While physical activity per se can protect mental health, the results in this study particularly suggest lifestyle factors among young athletes to play a prominent role in mental health outcomes. The study findings support previous research38 39 suggesting the benefits of implementing universal mental health education programmes in sports systems to enhance knowledge of mental health prevention and effective self-help strategies. Practitioners should recognise that young athletes may lack adequate self-care and stress-management skills to protect their mental health in sports and their broader life situations. The study findings also revealed that basketball players in the two oldest age groups reported higher well-being than gymnasts in the same ages. In addition, basketball players aged 13–15 years displayed lower scores of poor general mental health than gymnasts in the same age. These results partly support previous research indicating that team sports can protect mental health.14 17 20–23 However, the differences found across sports could also be a result of different peak performance ages in basketball and gymnastics, which can impact on training loads as well as psychosocial and competitive demands athletes face at various ages. Emerging evidence also indicates that adolescents’ continued team sports participation over time can mitigate experienced mental health challenges, enhance coping abilities and reduce stress levels later in young adulthood.20 These findings should be further explored in future research.

Limitations

In this study, we adopted a cross-sectional design which limits a closer and more in-depth analysis of contextual factors within or outside sports (eg, family and peer support, socioeconomic factors, school demands, sports culture) that may influence participants reported mental health or health variations over time. Poor mental health can be followed by a decreased participation in physical activity,40 whereby athletes with exaggerated mental health problems could already have dropped out of sports and not be found in this study. Moreover, the data were collected from two different sports clubs in Sweden, limiting the findings’ generalisability. The study included a mixed sample with participants at different sporting levels (from recreational to national elite), and it is important to note that sports-related stressors generally increase with higher levels of competition.

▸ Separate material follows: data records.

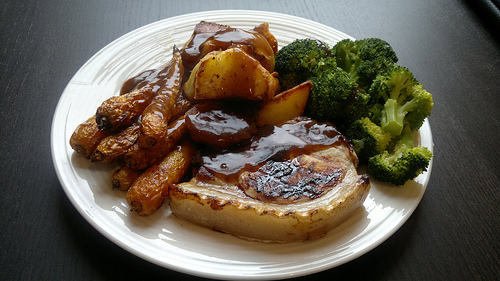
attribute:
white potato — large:
[253, 77, 314, 123]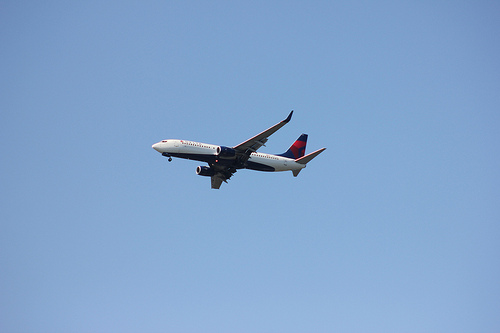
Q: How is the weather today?
A: It is sunny.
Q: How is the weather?
A: It is sunny.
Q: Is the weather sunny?
A: Yes, it is sunny.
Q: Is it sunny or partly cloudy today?
A: It is sunny.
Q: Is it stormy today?
A: No, it is sunny.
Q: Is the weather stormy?
A: No, it is sunny.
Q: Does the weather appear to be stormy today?
A: No, it is sunny.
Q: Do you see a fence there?
A: No, there are no fences.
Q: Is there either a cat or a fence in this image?
A: No, there are no fences or cats.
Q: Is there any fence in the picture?
A: No, there are no fences.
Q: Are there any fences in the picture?
A: No, there are no fences.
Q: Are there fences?
A: No, there are no fences.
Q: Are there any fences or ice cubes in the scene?
A: No, there are no fences or ice cubes.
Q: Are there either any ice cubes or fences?
A: No, there are no fences or ice cubes.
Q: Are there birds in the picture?
A: No, there are no birds.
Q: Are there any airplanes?
A: Yes, there is an airplane.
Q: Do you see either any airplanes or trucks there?
A: Yes, there is an airplane.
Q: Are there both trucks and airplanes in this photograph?
A: No, there is an airplane but no trucks.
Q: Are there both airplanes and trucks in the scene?
A: No, there is an airplane but no trucks.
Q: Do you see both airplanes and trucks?
A: No, there is an airplane but no trucks.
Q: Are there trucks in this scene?
A: No, there are no trucks.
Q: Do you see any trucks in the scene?
A: No, there are no trucks.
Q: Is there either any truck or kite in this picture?
A: No, there are no trucks or kites.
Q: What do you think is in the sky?
A: The plane is in the sky.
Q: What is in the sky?
A: The plane is in the sky.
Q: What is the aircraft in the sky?
A: The aircraft is an airplane.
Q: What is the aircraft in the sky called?
A: The aircraft is an airplane.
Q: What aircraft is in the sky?
A: The aircraft is an airplane.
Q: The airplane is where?
A: The airplane is in the sky.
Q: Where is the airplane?
A: The airplane is in the sky.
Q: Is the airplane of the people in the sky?
A: Yes, the airplane is in the sky.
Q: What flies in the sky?
A: The plane flies in the sky.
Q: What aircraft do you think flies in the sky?
A: The aircraft is an airplane.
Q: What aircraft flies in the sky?
A: The aircraft is an airplane.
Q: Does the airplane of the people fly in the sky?
A: Yes, the plane flies in the sky.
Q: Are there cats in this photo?
A: No, there are no cats.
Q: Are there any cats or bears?
A: No, there are no cats or bears.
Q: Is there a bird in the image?
A: No, there are no birds.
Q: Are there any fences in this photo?
A: No, there are no fences.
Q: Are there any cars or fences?
A: No, there are no fences or cars.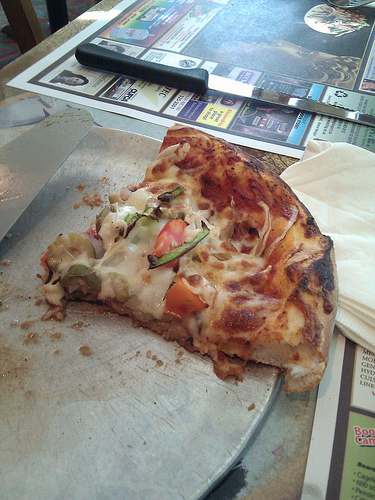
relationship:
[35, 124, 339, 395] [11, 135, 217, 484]
pizza on plate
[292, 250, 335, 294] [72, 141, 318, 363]
spot on pizza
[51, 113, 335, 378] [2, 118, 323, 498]
pizza on top of pan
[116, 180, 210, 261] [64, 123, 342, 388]
peppers are on top of pizza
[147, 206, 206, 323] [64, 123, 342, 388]
tomatoes are on top of pizza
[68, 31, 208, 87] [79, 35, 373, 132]
handle attached to knife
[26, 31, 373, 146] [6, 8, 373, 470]
newspaper on top of table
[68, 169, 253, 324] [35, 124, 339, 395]
cheese on top of pizza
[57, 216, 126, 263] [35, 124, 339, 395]
onions are on top of pizza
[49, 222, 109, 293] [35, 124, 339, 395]
olives are on top of pizza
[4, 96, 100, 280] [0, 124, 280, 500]
server on top of plate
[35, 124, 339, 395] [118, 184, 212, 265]
pizza has peppers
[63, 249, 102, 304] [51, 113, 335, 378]
mushroom on pizza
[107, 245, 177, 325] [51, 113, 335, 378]
cheese on pizza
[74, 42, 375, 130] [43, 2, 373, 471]
knife on table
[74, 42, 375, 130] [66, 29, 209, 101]
knife has handle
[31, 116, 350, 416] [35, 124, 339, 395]
slice of pizza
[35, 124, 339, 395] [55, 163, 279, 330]
pizza full of cheese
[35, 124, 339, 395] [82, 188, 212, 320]
pizza full of toppings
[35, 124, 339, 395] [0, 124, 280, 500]
pizza on plate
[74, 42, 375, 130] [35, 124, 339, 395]
knife next to pizza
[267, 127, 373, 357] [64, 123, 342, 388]
white napkins next to pizza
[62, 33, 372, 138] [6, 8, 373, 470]
knife on table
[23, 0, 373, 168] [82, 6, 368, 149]
placemat full of ads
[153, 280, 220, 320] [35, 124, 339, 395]
tomato slice on pizza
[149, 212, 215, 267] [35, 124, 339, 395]
green pepper on pizza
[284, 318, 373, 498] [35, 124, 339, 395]
placemat near pizza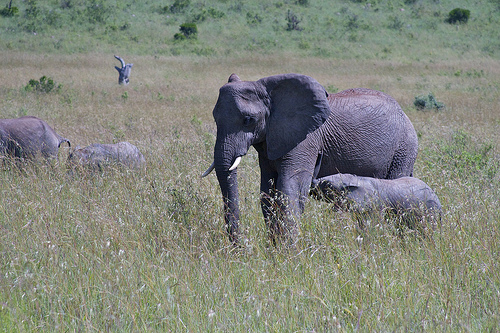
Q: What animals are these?
A: Elephants.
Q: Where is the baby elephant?
A: Next to the big one.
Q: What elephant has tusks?
A: The big one.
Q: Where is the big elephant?
A: On the left.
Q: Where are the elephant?
A: On a field.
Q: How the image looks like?
A: Cool.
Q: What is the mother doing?
A: Nursing baby elephant.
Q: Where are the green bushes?
A: On hill.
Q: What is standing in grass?
A: African elephant.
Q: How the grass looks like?
A: Dry.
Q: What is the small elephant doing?
A: Getting milk.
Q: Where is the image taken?
A: In a field.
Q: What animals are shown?
A: Elephants.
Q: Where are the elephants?
A: In the wild.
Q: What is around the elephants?
A: Grass.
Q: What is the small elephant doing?
A: Nursing.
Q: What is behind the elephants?
A: Grass.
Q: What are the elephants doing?
A: Standing.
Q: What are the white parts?
A: Tusks.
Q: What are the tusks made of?
A: Ivory.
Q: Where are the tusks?
A: On the elephants.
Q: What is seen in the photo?
A: Elephants.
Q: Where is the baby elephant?
A: Next to the adult elephant.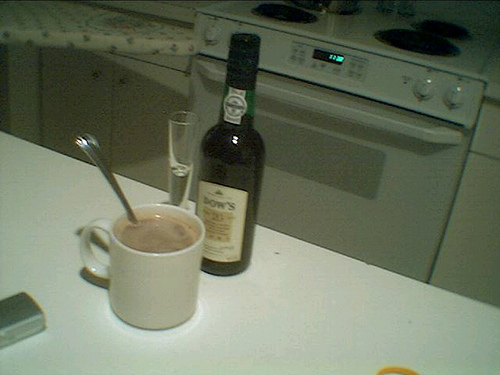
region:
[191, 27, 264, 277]
a green bottle on a table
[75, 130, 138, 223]
a spoon in a mug of coffee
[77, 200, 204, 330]
a white mug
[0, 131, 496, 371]
a white table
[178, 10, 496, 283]
a white kitchen stove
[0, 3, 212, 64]
an ironing board next to a stove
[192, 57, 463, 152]
the handle of an oven door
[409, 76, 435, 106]
a knob on a stove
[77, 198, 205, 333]
Cup of coffee on the table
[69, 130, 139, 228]
Silver spoon in the cup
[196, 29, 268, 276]
Bottle of alcohol beverege on the table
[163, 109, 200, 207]
Shot glass near the cup of coffee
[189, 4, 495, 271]
White cooking stove near the table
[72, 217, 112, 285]
White handle of the cup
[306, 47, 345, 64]
Digital indicator of the cooking stove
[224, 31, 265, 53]
Cap of the bottle of beverege alcohol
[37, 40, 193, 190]
Cabinet cupboard near the cooking stove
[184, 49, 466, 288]
Oven area of the cooling stove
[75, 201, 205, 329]
White cup on the table.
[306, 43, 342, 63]
Digital light on the stove.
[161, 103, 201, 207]
Clear fluted glass on table.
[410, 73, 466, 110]
White knobs on the oven.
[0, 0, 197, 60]
Ironing board by cabinet.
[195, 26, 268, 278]
Bottle on the table.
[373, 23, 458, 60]
Burner on the stove.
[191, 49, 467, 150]
White handle on the stove.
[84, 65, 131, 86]
Knobs on the cabinet.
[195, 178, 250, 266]
label on the bottle.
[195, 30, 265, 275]
Glass bottle on a table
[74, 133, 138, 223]
A utencil in a mug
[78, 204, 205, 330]
A white mug on a table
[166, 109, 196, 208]
A small glass on a table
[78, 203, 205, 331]
A mug full of a drink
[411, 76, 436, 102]
A burner switch on a stove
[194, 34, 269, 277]
Alcohol bottle on a table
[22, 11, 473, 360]
coffe and wine on the table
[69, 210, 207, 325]
a cup of coffee in a white mug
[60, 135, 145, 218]
a spoon is in the coffee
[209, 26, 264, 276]
a wine bottle on the table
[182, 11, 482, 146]
an oven in the kitchen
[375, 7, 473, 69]
electric burners on a stove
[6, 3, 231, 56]
an iron board in the background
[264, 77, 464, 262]
an oven door on the stove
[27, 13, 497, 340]
the basic color design of this kitchen is white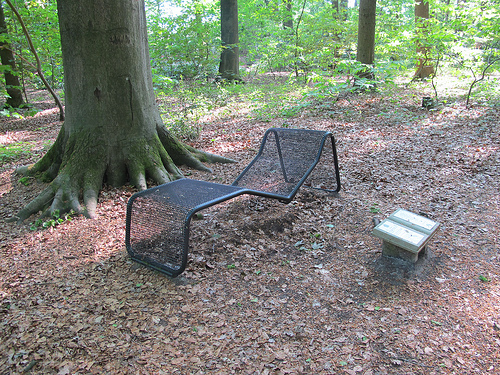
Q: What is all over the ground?
A: Dead leaves.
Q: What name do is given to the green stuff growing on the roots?
A: Moss.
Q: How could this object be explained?
A: Identification plaques.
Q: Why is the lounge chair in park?
A: Someone left it.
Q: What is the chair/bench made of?
A: Black mesh metal.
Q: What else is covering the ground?
A: Pine needles.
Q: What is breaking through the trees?
A: Sunlight.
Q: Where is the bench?
A: In the woods.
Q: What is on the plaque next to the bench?
A: Information.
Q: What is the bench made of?
A: Metal.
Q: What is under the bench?
A: Dead leaves.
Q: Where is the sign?
A: On the right side of the bench.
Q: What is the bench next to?
A: A very large tree.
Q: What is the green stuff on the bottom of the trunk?
A: Moss.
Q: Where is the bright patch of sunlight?
A: On the top right.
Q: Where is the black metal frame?
A: Forest.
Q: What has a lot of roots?
A: Tree trunk.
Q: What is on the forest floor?
A: Dead leaves.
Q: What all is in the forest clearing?
A: Debris.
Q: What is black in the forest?
A: Chair.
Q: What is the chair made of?
A: Metal.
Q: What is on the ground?
A: A metal chair.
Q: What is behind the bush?
A: Brown tree trunks.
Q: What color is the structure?
A: Black.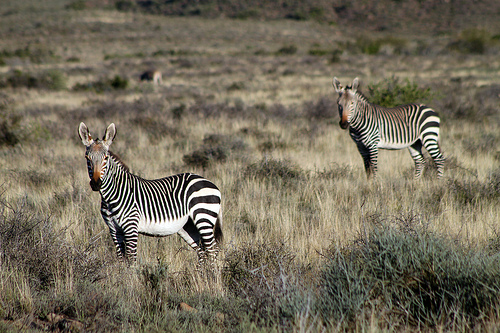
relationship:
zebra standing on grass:
[78, 121, 227, 271] [105, 263, 113, 291]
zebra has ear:
[78, 121, 227, 271] [78, 122, 94, 148]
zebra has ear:
[332, 76, 446, 181] [104, 123, 117, 147]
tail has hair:
[217, 205, 225, 248] [215, 226, 223, 243]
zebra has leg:
[332, 76, 446, 181] [421, 133, 446, 181]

Future research should employ longitudinal designs with larger cohorts of young athletes followed over a longer period to explore the onset of mental health concerns and drop-outs and investigate precursors to mental health trajectory in sports more comprehensively. Moreover, future studies are encouraged to examine both non-sports and sports-related factors as potential risks and protective factors for mental health among young athletes.

In conclusion, general lifestyle factors (sleeping problems/fatigue, perceived pressure/activation) were strongly related to decreased well-being and poor general mental health among young athletes. Researchers studying athlete mental health should consider general lifestyle and sports-related factors, considering developmental phases in the sporting context and overall life.